Most historians believe
that the first fusing and kiln casting was done by the
ancient Mesopotamians in the year 2000 B.C.
The Egyptians and Romans were the
most prolific and many examples of their work can be viewed today in
museums around the world.
From 1500 B.C. to
around 500 A.D. glass fusing was very popular. After 500 A.D. until the
early 1900's glass blowing was the most popular glass art technique.
This is likely because of the demand for utilitarian glass used for
eating and drinking.
In the 1970's the
modern stained glass movement was well under way. Glassblowers in
Portland, Oregon and stained glass artists began to experiment with
creating art from glass fusing. The first company to develop and produce
"compatible art glass" was started in 1974 in Portland, Oregon.
If you recall your high school
chemistry,
coefficency of expansion, commonly referred to as
"coe" is the rate which glass expands and contracts. When glass expands and contracts at the same rate is said
to be compatible. If one or more pieces are joined together in the
process of fusing that do not have the same coe, it will pull away. It will
break.
If not immediately, eventually.
Artists arrange chunks of
glass, called “cullets,” and sheets of glass into a cold kiln and heats
them until the pieces stick (or “fuse”) together into a desired design.
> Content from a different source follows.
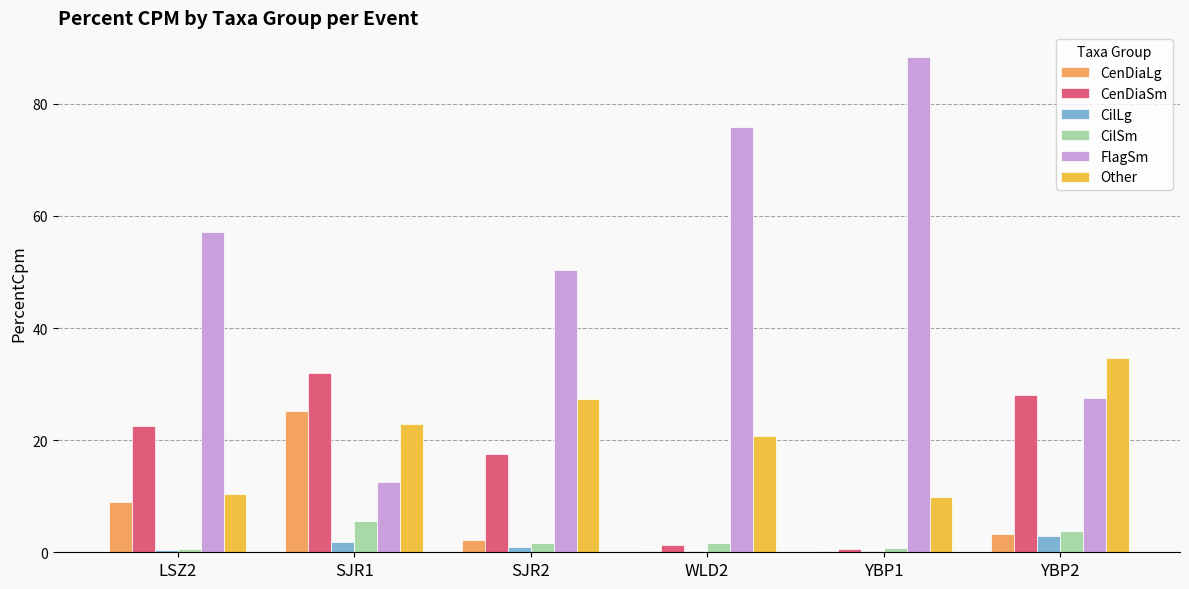

Which category has the highest value in the Other series?

YBP2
Kiln-fusing techniques include bending and shaping glass using the heat
of a kiln. More advanced techniques include “combing,” which involves
using a tool to distort the shape of the glass while it is hot, and
kiln-casting, which involves filling a mold with cold glass chunks and
heating the mold in a kiln. Such methods differ from the more popular
“hot shop” technique of glassblowing, where the artist heats the glass
and then shapes it on a rotating rod.
Dichroic Glass
"Dichroic" is defined as the property of having more than one color,
especially when viewed from different angles. Dichroic glass was
originally invented in the 1950's for the space industry.
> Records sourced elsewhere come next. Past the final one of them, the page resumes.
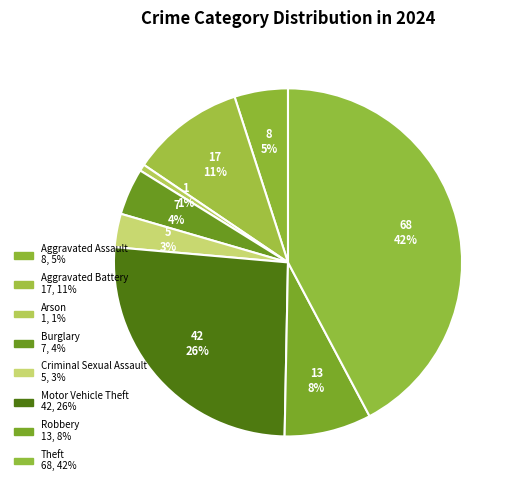

Is the sum of Robbery and Aggravated Battery greater than half?

No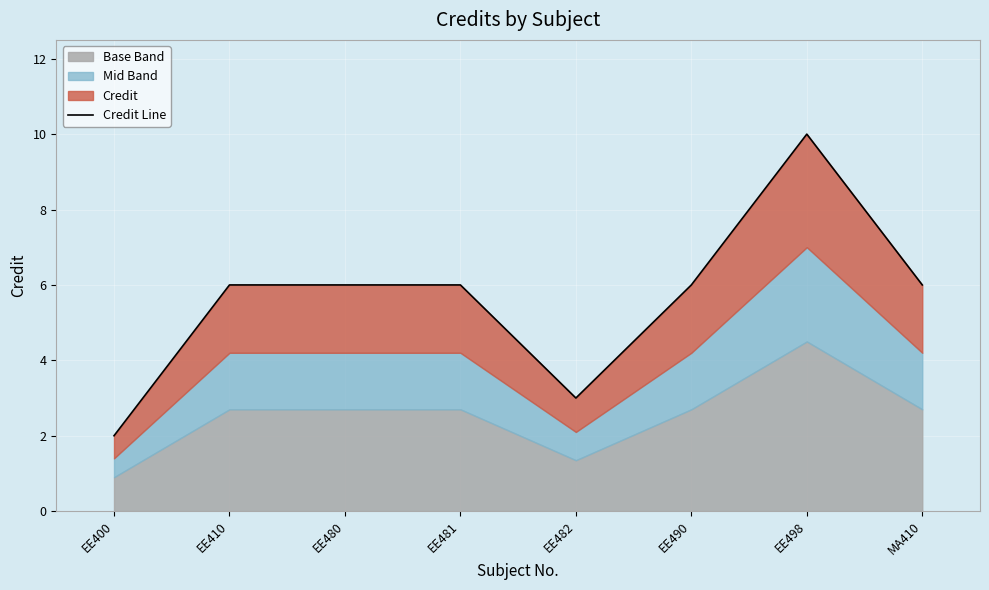

Approximately how many times larger is the value at EE481 compared to MA410?

1.0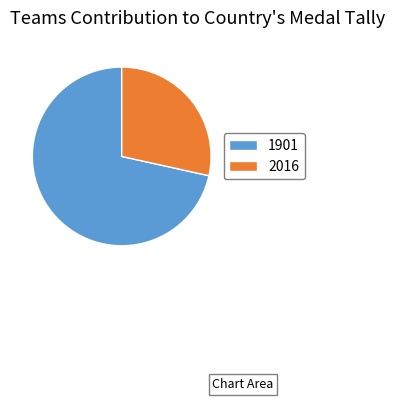

Approximately how many times larger is the value at 1901 compared to 2016?

2.5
Dichroic glass is created in a high temperature chamber in a vacuum
furnace. I heard it described as recreating space on earth. Thin layers of
metallic oxides, such as titanium, silicon, and magnesium are deposited
upon the surface of the glass. The coating is transparent, rigid and
stable it withstands temperatures as high as 3000 degrees.
It is not
affected by solvents or most acids.
This "coated" glass only became available outside of the scientific
community in recent years.
Before dichroic color was developed, there was not a man-made material
that possessed true iridescence. Examples of this in nature are the fire
in an opal or the iridescent blue wings of the Morpho butterfly or the
green of a peacock's feathers. The resultant colors are truly
captivating. They glimmer and change when viewed from different angles. For example a
piece that appears green when front-lit might appear red when back-lit.
These two colors are always identifiable with each other. Blue will always
appear red when back lit. The front-lit color is referred to as the
reflected color and the back-lit color as the transmitted color. The
colors are very pure such as a laser's color and they glimmer and shine
like a bright mirror.
The angle which the dichroic glass is viewed is variable. When a green
reflected color is viewed straight-on it will change from green to blue to
purple if you tilt it slightly. The transmitted color will
change from red to orange to yellow. Heating to fusing temperatures
further intensifies the colors.
In
contrast to an ordinary piece of glass, the light hits the surface and
enters the glass, part of the color spectrum is absorbed, energy emitting
from the glass is the color spectrum that is unabsorbed.
Neither words, nor even a photograph can
do justice to the beauty of dichroic glass. The way the light plays
with the colors must be seen in person to be appreciated. |